For the past few years I have entertained the fantasy that I am queer enough to date across the full gender spectrum. But if I’m being honest with myself I can look back and realize that beyond the trends of convenience there is the sad fact that I just don’t connect as deeply with masculine people. As much as I love my transmasculine siblings, I don’t have the same chemistry with them as I do with femmes. And I always feel terribly awkward around cis men and out of place in gay male culture.

I’ve frequently joked about being a lesbian to cover up the fact that I desperately wish I could truly be considered one. And when I think about transition, this is really the biggest thing that draws me to doing a more binary route. My femininity has always been about how I relate and want to relate to women, not about my relationship to men. Which I think is why I’ve always been drawn to feminist circles even when that was highly taboo for my culture.

As terrible as the world is around us, the part that saddens me the most is the bigots within our own movement who seek to exclude people like me – the TERFs (Trans Exclusionary “Radical Feminists”). I can kinda understand why the world at large has a hard time wrapping its head around me and how I defy categories. But for a group of people who spend so much time thinking about gender and the constructs surrounding it to pretend like it is so impermeable that I can never cross that threshold really does hold me back. I desperately want to be included in everything as “one of the girls” but I know that no matter how hard I fight, I can never pass enough to do so.

I am so grateful for my friends who have made conscious efforts at inclusivity. I recently was invited to a gaming group that a friend expanded to include women and femmes. And every time someone lumps me in with a group that is primarily women I get warm fuzzy feelings. Does this mean that I am a trans woman and genderqueer is just a waypoint on my journey? I honestly don’t know.

What I do know is that I can only take it one step at a time. I am excited to start estrogen and see what effect that has on my brain and my body. A lot of the things people talk about experiencing are already commonplace for me like the readily accessible emotions, the frequent crying, and the mood cycles. So if I am already like this without hormones, what will that look like? Who knows. Maybe I will eventually become the lesbian I’ve always dreamed of being.

Gem Fusion

I don’t know how I’ve made it this long without gushing about Steven Universe! If you haven’t watched it yet you really should because it is THE best animated show on TV. It seems like a kids show at first but it has deep themes of queer representation, non-traditional families and gender roles, nonbinary characters, authentic relationship building skills, and self awareness.

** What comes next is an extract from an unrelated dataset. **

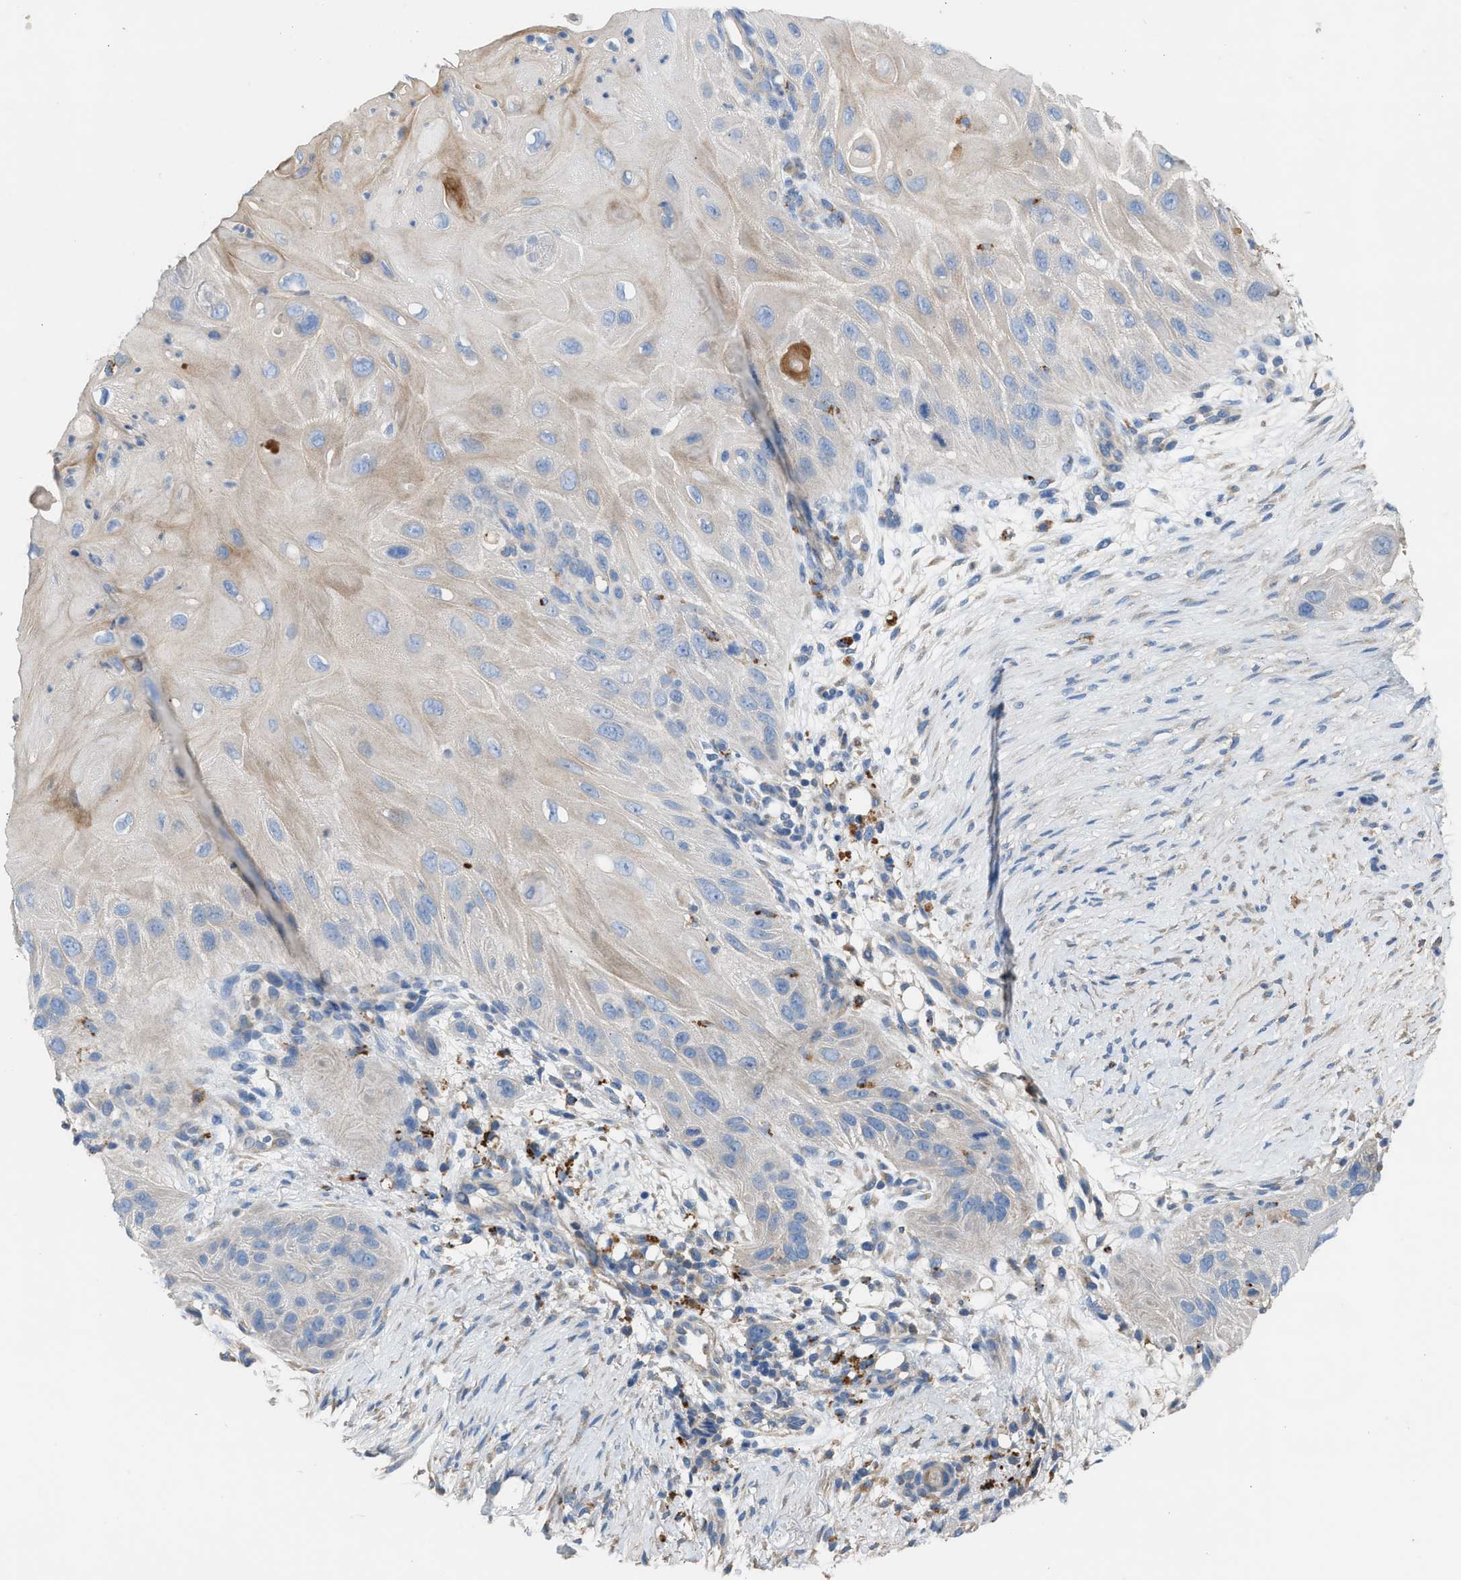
{"staining": {"intensity": "weak", "quantity": "<25%", "location": "cytoplasmic/membranous"}, "tissue": "skin cancer", "cell_type": "Tumor cells", "image_type": "cancer", "snomed": [{"axis": "morphology", "description": "Squamous cell carcinoma, NOS"}, {"axis": "topography", "description": "Skin"}], "caption": "This is an immunohistochemistry photomicrograph of skin cancer. There is no expression in tumor cells.", "gene": "AOAH", "patient": {"sex": "female", "age": 77}}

As a nonbinary person I often feel like a gem fusion is the best way to describe what it is like to be me. Stevonnie, the nonbinary character who is a fusion of the titular Steven and his girlfriend Connie, is the most obvious analogy as it is a blend of their features, personalities, and genders meeting somewhere in the middle as a tall, attractive, dark haired androgyne.

But more often these days I find myself feeling like Garnet – a semi-permanent fusion between the volatile and aggressive Ruby and the prescient and peaceful Sapphire. They are both considered women but they represent very different ends of the gender presentation and behavior spectrum within femininity. Ruby wears pants and has a temper and personality that would typically be associated with masculinity. Sapphire wears a long dress, speaks softly, and is both kind and firm at the same time. Their relationship is a very obvious metaphor for queerness as the fusion of two different types of gems (as compared to two Rubies) is a taboo which results in them being shunned and hunted by the militaristic and colonizing Homeworld Gems.

While I could never aspire to be as cool and collected as Garnet herself, I really resonate with these two aspects of myself, the masculine and the feminine, blending together and co-existing in a single body while still being a woman. I’m much more of a lesbian than I want to admit, despite admiring some men physically, and the enduring romance between Ruby and Sapphire always gives me big feels. I hope that someday I can fully embody their values of flexibility, love, and trust in both myself and my relationships.